Let the side lengths of the 3 cut-off equilateral triangles at $A,B,C$ be $x,y,z$. Thus, going around the hexagon, its 6 side lengths are $6-x-y, y, 6-y-z, z, 6-z-x, x$. Since all side lengths are positive integers, we have \[x+y\le 5\] \[y+z\le 5\]\[z+x\le 5 \] where $x,y,z$ are all positive integers.

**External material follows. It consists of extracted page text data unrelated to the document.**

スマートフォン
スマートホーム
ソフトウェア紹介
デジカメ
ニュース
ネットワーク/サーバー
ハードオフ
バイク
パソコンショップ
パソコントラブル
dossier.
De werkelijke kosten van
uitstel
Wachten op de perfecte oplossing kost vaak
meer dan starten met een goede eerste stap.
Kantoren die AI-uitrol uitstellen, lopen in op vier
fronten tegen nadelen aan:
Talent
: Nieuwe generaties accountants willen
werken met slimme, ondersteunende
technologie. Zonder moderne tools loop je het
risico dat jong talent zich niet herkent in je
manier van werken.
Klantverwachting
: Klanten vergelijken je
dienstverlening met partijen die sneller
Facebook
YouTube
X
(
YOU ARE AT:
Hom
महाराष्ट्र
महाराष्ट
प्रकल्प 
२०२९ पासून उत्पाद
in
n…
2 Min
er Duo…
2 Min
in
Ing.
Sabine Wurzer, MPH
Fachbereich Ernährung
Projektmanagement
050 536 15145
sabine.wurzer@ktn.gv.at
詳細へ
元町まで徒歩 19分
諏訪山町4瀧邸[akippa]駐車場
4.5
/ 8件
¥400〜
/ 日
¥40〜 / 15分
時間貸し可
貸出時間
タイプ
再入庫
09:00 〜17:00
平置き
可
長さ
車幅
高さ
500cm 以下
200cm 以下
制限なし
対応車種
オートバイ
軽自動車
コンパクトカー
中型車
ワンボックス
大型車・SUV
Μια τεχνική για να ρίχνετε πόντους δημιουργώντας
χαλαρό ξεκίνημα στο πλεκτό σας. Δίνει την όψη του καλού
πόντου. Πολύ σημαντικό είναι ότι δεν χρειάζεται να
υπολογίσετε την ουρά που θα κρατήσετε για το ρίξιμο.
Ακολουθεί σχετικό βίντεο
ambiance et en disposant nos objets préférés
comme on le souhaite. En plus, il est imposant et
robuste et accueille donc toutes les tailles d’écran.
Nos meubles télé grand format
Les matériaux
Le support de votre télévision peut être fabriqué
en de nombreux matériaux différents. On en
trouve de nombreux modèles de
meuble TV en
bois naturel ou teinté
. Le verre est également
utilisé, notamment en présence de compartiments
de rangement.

Two hexagons that differ only by a rotation or reflection correspond to different arrangements of the same triple $(x,y,z)$. To eliminate that, we assume $1\le x\le y\le z$. Then we try to enumerate all possible triples $(x,y,z)$.
If $x=1$, then $1+y\le 5\Rightarrow y\le 4$ and $1+z\le 5\Rightarrow z\le 4$. Also $y\le z$ and $y+z\le 5$. The valid triples are: $(1,1,1),\ (1,1,2),\ (1,1,3),\ (1,1,4),\ (1,2,2),\ (1,2,3).$
If $x=2$, then $2+y\le 5\Rightarrow y\le 3$ and $2+z\le 5\Rightarrow z\le 3$. Also $y\le z$ and $y+z\le 5$. The valid triples are: $(2,2,2),\ (2,2,3).$
If $x\ge 3$, then $x+y\ge 3+3=6>5$, impossible.
So there are $6+2=8$ valid triples, which lead to $8$ distinct hexagons. The answer is E.